Top of ENTRIES SHOWN
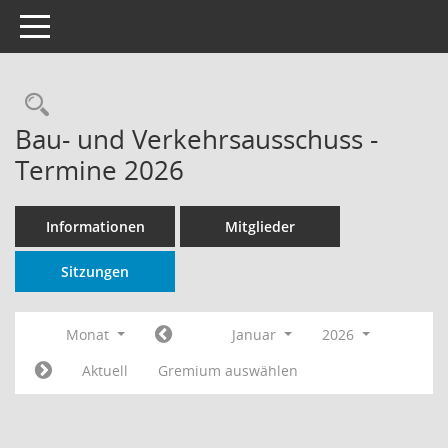
Toggle navigation
Rechercheauswahl
Bau- und Verkehrsausschuss -
Termine 2026
Informationen
Mitglieder
Sitzungen
Monat
Januar
2026
Aktuell
Gremium auswählen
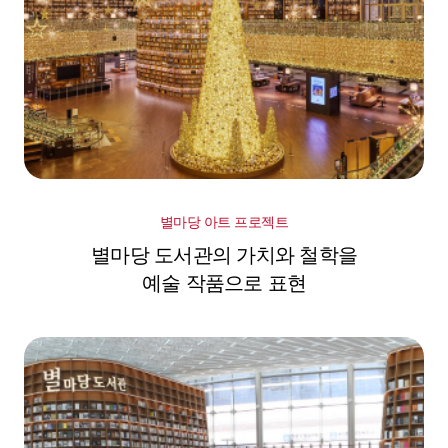
별마당 아트 프로젝트
별마당 도서관의 가치와 철학을
예술 작품으로 표현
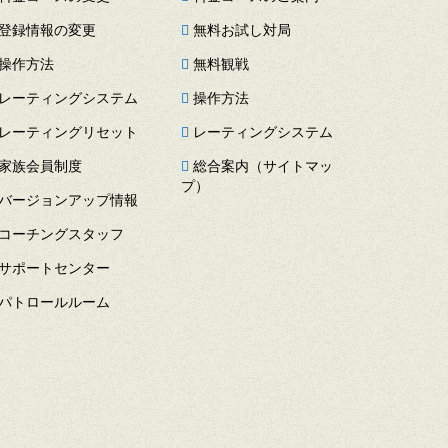
登録情報の変更
無料お試し対局
操作方法
無料観戦
レーティングシステム
操作方法
レーティングリセット
レーティングシステム
家族会員制度
総合案内（サイトマッ
プ）
バージョンアップ情報
コーチングスタッフ
サポートセンター
パトロールルーム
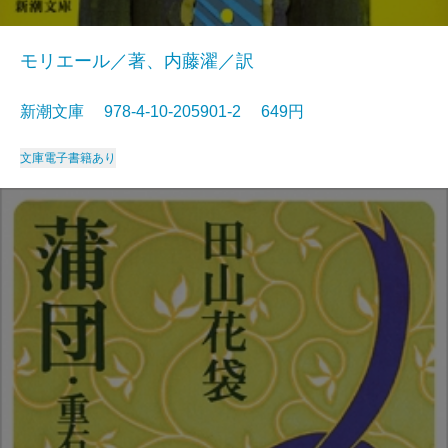
モリエール／著、内藤濯／訳
新潮文庫 978-4-10-205901-2 649円
文庫
電子書籍あり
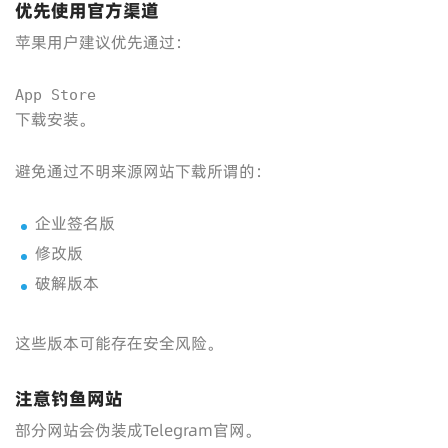
优先使用官方渠道
苹果用户建议优先通过：
App Store
下载安装。
避免通过不明来源网站下载所谓的：
企业签名版
修改版
破解版本
这些版本可能存在安全风险。
注意钓鱼网站
部分网站会伪装成Telegram官网。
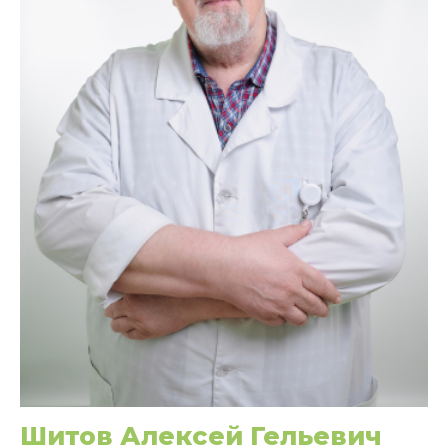
Шитов Алексей Гельевич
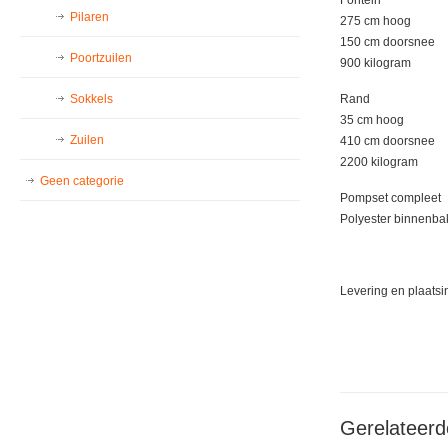
Pilaren
275 cm hoog
150 cm doorsnee
Poortzuilen
900 kilogram
Rand
Sokkels
35 cm hoog
Zuilen
410 cm doorsnee
2200 kilogram
Geen categorie
Pompset compleet
Polyester binnenba
Levering en plaatsi
Gerelateerd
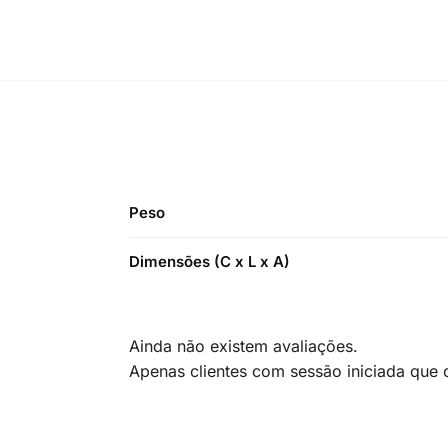
Peso
Dimensões (C x L x A)
Ainda não existem avaliações.
Apenas clientes com sessão iniciada que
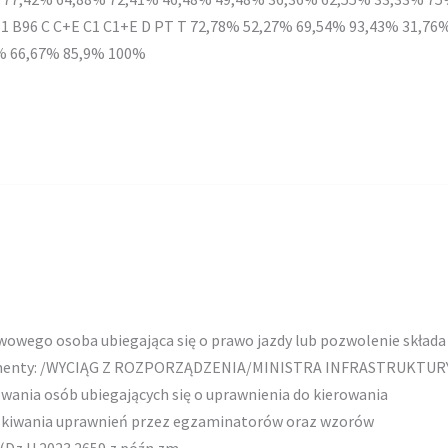
B1 B96 C C+E C1 C1+E D PT T 72,78% 52,27% 69,54% 93,43% 31,76
% 66,67% 85,9% 100%
wowego osoba ubiegająca się o prawo jazdy lub pozwolenie składa
umenty: /WYCIĄG Z ROZPORZĄDZENIA/MINISTRA INFRASTRUKTUR
owania osób ubiegających się o uprawnienia do kierowania
yskiwania uprawnień przez egzaminatorów oraz wzorów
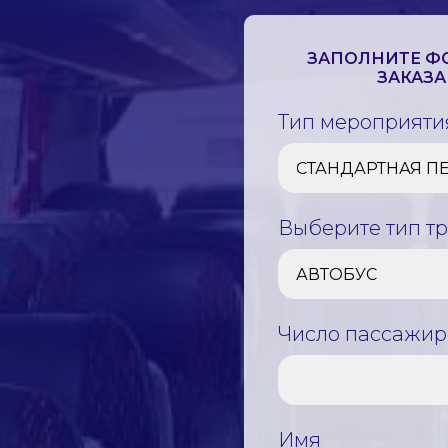
ЗАПОЛНИТЕ Ф
ЗАКАЗА
Тип мероприяти
Выберите тип тр
Число пассажир
Имя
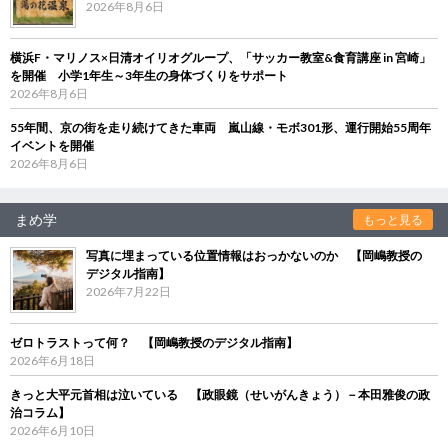
2026年8月6日
横浜F・マリノス×日清オイリオグループ、「サッカー教室&食育講座 in 宮崎」
を開催 小学1年生～3年生の身体づくりをサポート
2026年8月6日
55年間、京の街を走り続けてきた車両 嵐山線・モボ301形、運行開始55周年
イベントを開催
2026年8月6日
まめ学
もっと見る
写真に埋まっている位置情報はおっかないのか 【岡嶋教授の
デジタル指南】
2026年7月22日
ゼロトラストって何？ 【岡嶋教授のデジタル指南】
2026年6月18日
きっと大平元首相は泣いている 【政眼鏡（せいがんきょう）－本田雅俊の政
治コラム】
2026年6月10日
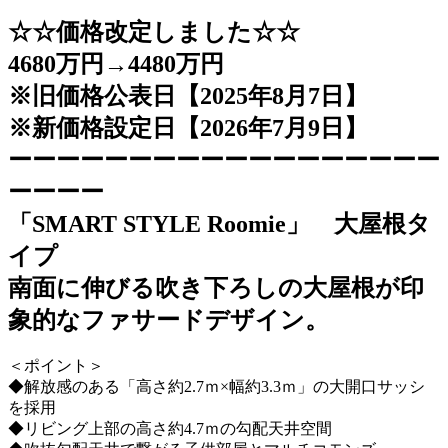
☆☆価格改定しました☆☆
4680万円→4480万円
※旧価格公表日【2025年8月7日】
※新価格設定日【2026年7月9日】
ーーーーーーーーーーーーーーーーーー
ーーーー
「SMART STYLE Roomie」 大屋根タ
イプ
南面に伸びる吹き下ろしの大屋根が印
象的なファサードデザイン。
＜ポイント＞
◆解放感のある「高さ約2.7ｍ×幅約3.3ｍ」の大開口サッシ
を採用
◆リビング上部の高さ約4.7ｍの勾配天井空間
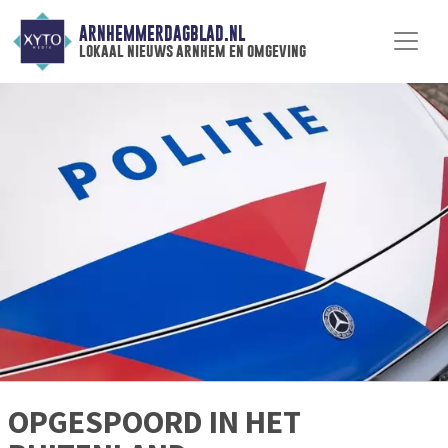
ARNHEMMERDAGBLAD.NL
lokaal nieuws arnhem en omgeving
OPGESPOORD IN HET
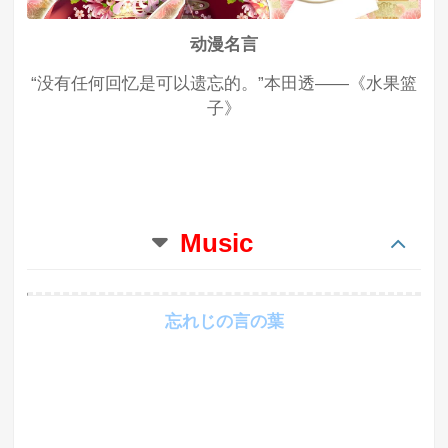
动漫名言
“没有任何回忆是可以遗忘的。”本田透——《水果篮
子》
Music
忘れじの言の葉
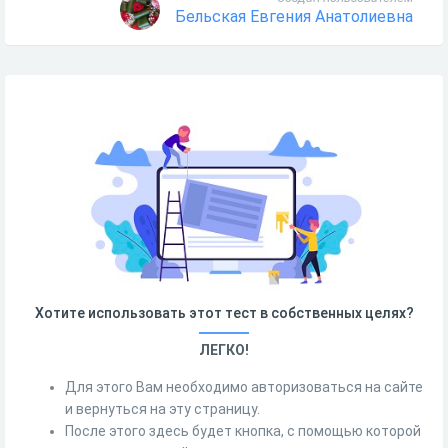
Бельская Евгения Анатолиевна
Хотите использовать этот тест в собственных целях?
ЛЕГКО!
Для этого Вам необходимо авторизоваться на сайте
и вернуться на эту страницу.
После этого здесь будет кнопка, с помощью которой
Bottom of ENTRIES SHOWN
> **DIRECTIVE**
Could you reproduce the listing above with every "操作方法" switched to "使い方", keeping everything else the same and leaving out the pictures?

> **RESULT FOR THIS TASK**
Toggle navigation
Rechercheauswahl
Bau- und Verkehrsausschuss -
Termine 2026
Informationen
Mitglieder
Sitzungen
Monat
Januar
2026
Aktuell
Gremium auswählen
별마당 아트 프로젝트
별마당 도서관의 가치와 철학을
예술 작품으로 표현
登録情報の変更
無料お試し対局
使い方
無料観戦
レーティングシステム
使い方
レーティングリセット
レーティングシステム
家族会員制度
総合案内（サイトマッ
プ）
バージョンアップ情報
コーチングスタッフ
サポートセンター
パトロールルーム
モリエール／著、内藤濯／訳
新潮文庫 978-4-10-205901-2 649円
文庫
電子書籍あり
优先使用官方渠道
苹果用户建议优先通过：
App Store
下载安装。
避免通过不明来源网站下载所谓的：
企业签名版
修改版
破解版本
这些版本可能存在安全风险。
注意钓鱼网站
部分网站会伪装成Telegram官网。
Шитов Алексей Гельевич
Pilaren
275 cm hoog
150 cm doorsnee
Poortzuilen
900 kilogram
Rand
Sokkels
35 cm hoog
Zuilen
410 cm doorsnee
2200 kilogram
Geen categorie
Pompset compleet
Polyester binnenba
Levering en plaatsi
Gerelateerd
Peso
Dimensões (C x L x A)
Ainda não existem avaliações.
Apenas clientes com sessão iniciada que
B1 B96 C C+E C1 C1+E D PT T 72,78% 52,27% 69,54% 93,43% 31,76
% 66,67% 85,9% 100%
wowego osoba ubiegająca się o prawo jazdy lub pozwolenie składa
umenty: /WYCIĄG Z ROZPORZĄDZENIA/MINISTRA INFRASTRUKTUR
owania osób ubiegających się o uprawnienia do kierowania
yskiwania uprawnień przez egzaminatorów oraz wzorów
ЗАПОЛНИТЕ Ф
ЗАКАЗА
Тип мероприяти
Выберите тип тр
Число пассажир
Имя
2026年8月6日
横浜F・マリノス×日清オイリオグループ、「サッカー教室&食育講座 in 宮崎」
を開催 小学1年生～3年生の身体づくりをサポート
2026年8月6日
55年間、京の街を走り続けてきた車両 嵐山線・モボ301形、運行開始55周年
イベントを開催
2026年8月6日
まめ学
もっと見る
写真に埋まっている位置情報はおっかないのか 【岡嶋教授の
デジタル指南】
2026年7月22日
ゼロトラストって何？ 【岡嶋教授のデジタル指南】
2026年6月18日
きっと大平元首相は泣いている 【政眼鏡（せいがんきょう）－本田雅俊の政
治コラム】
2026年6月10日
☆☆価格改定しました☆☆
4680万円→4480万円
※旧価格公表日【2025年8月7日】
※新価格設定日【2026年7月9日】
ーーーーーーーーーーーーーーーーーー
ーーーー
「SMART STYLE Roomie」 大屋根タ
イプ
南面に伸びる吹き下ろしの大屋根が印
象的なファサードデザイン。
＜ポイント＞
◆解放感のある「高さ約2.7ｍ×幅約3.3ｍ」の大開口サッシ
を採用
◆リビング上部の高さ約4.7ｍの勾配天井空間
ARNHEMMERDAGBLAD.NL
lokaal nieuws arnhem en omgeving
OPGESPOORD IN HET
动漫名言
“没有任何回忆是可以遗忘的。”本田透——《水果篮
子》
Music
忘れじの言の葉
Бельская Евгения Анатолиевна
Хотите использовать этот тест в собственных целях?
ЛЕГКО!
Для этого Вам необходимо авторизоваться на сайте
и вернуться на эту страницу.
После этого здесь будет кнопка, с помощью которой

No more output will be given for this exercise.